_PROBLEM DETAILS_
Everything in the data must be repeated exactly, apart from the pictures, which are left out.

(DATASET CONTENT)

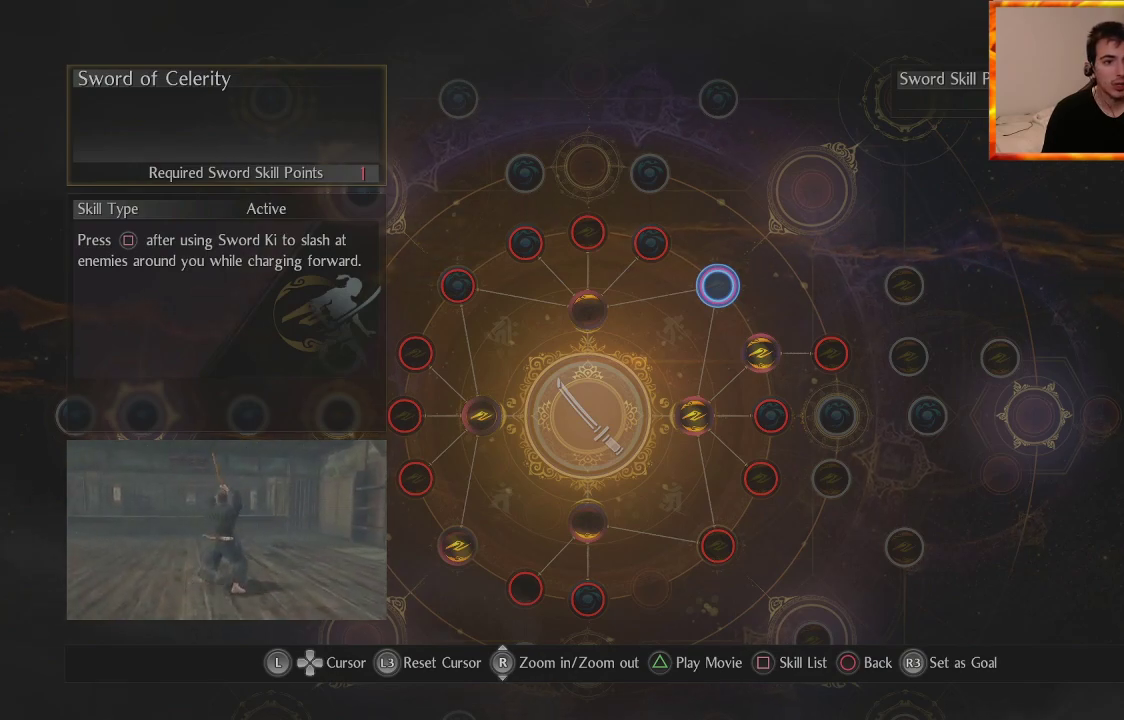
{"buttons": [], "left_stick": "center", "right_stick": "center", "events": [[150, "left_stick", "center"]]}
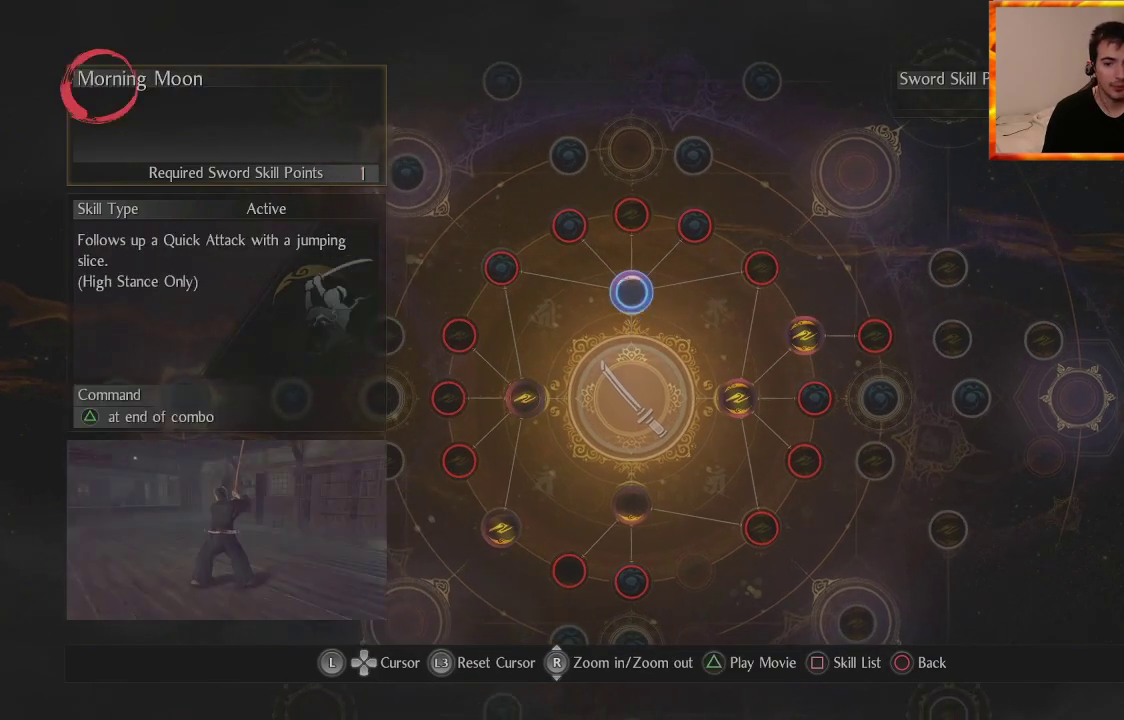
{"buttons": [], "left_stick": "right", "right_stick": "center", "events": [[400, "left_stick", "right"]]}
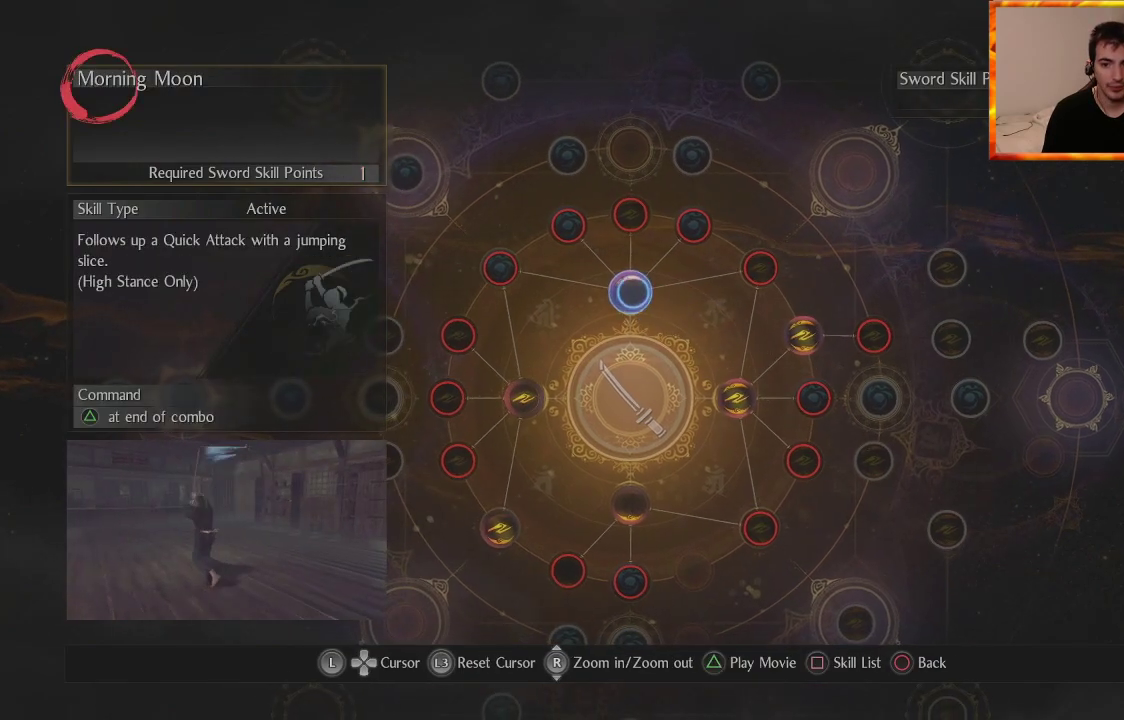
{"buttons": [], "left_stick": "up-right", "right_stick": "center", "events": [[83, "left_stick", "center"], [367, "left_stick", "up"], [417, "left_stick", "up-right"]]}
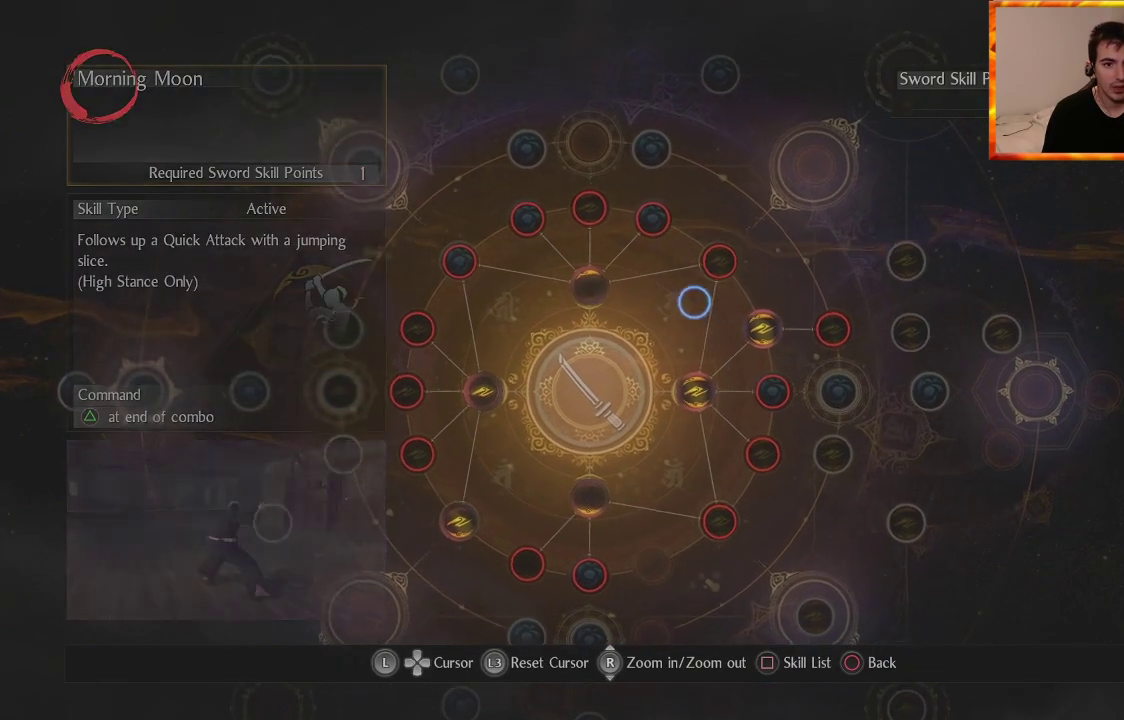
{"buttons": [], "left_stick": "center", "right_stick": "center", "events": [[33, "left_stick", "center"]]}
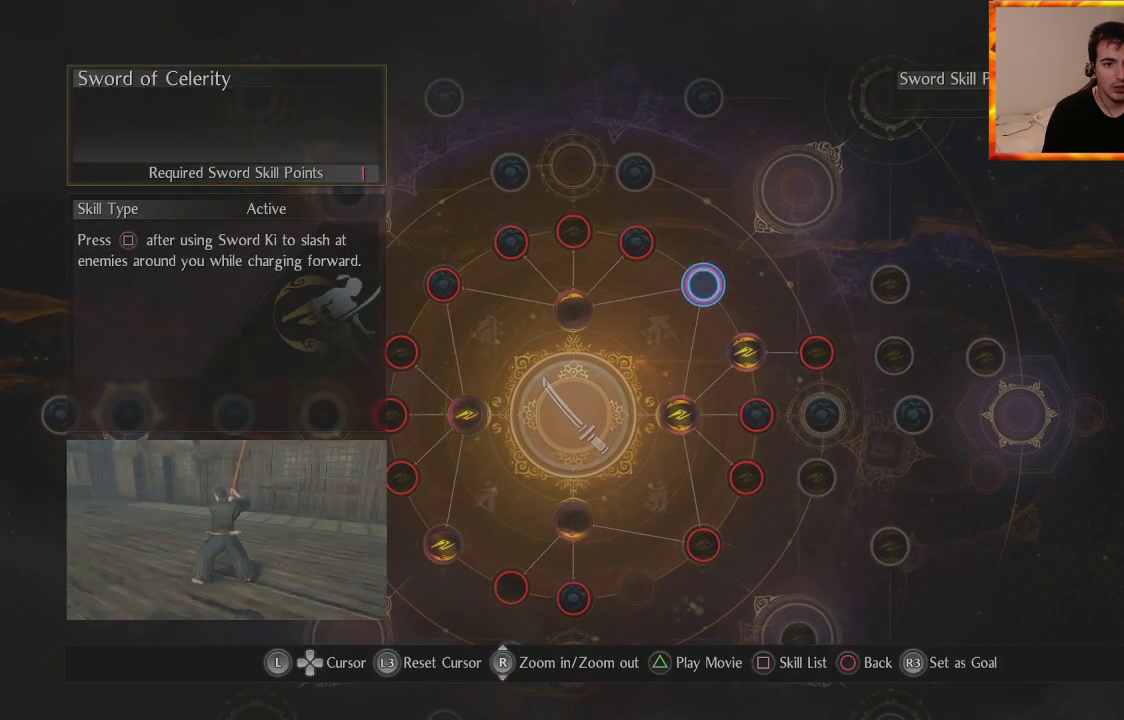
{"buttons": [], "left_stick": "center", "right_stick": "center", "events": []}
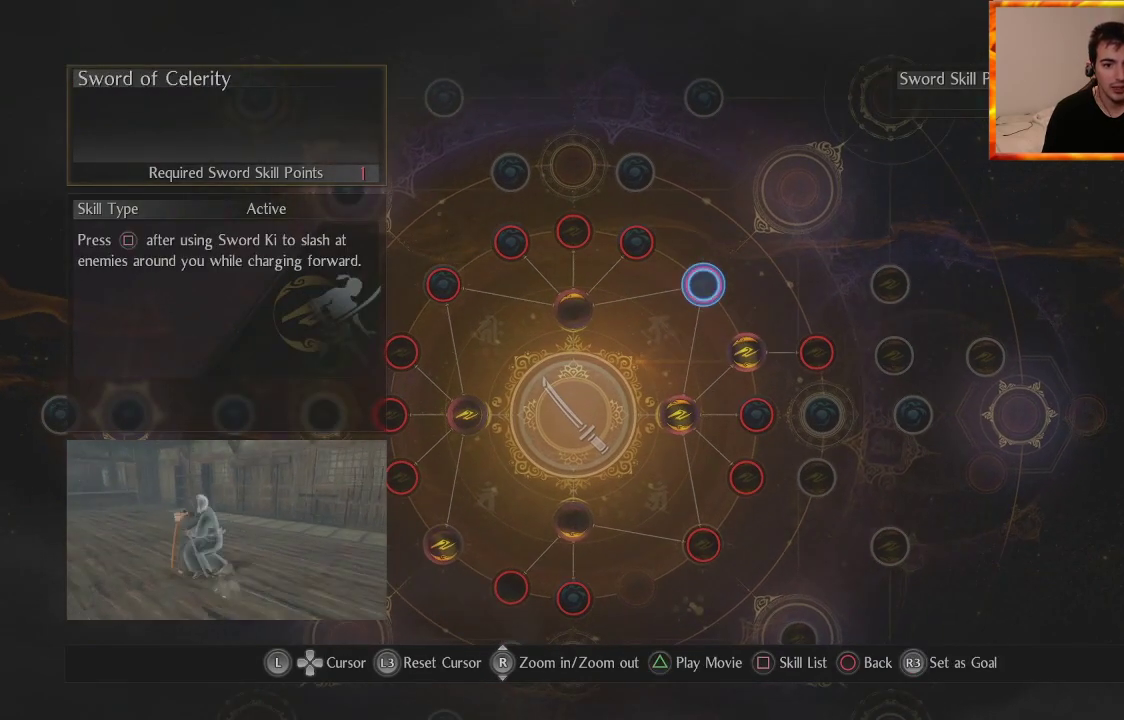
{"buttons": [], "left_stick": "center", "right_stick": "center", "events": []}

(End DATASET CONTENT)

_REPLY_
{"buttons": [], "left_stick": "center", "right_stick": "center", "events": [[150, "left_stick", "center"]]}
{"buttons": [], "left_stick": "right", "right_stick": "center", "events": [[400, "left_stick", "right"]]}
{"buttons": [], "left_stick": "up-right", "right_stick": "center", "events": [[83, "left_stick", "center"], [367, "left_stick", "up"], [417, "left_stick", "up-right"]]}
{"buttons": [], "left_stick": "center", "right_stick": "center", "events": [[33, "left_stick", "center"]]}
{"buttons": [], "left_stick": "center", "right_stick": "center", "events": []}
{"buttons": [], "left_stick": "center", "right_stick": "center", "events": []}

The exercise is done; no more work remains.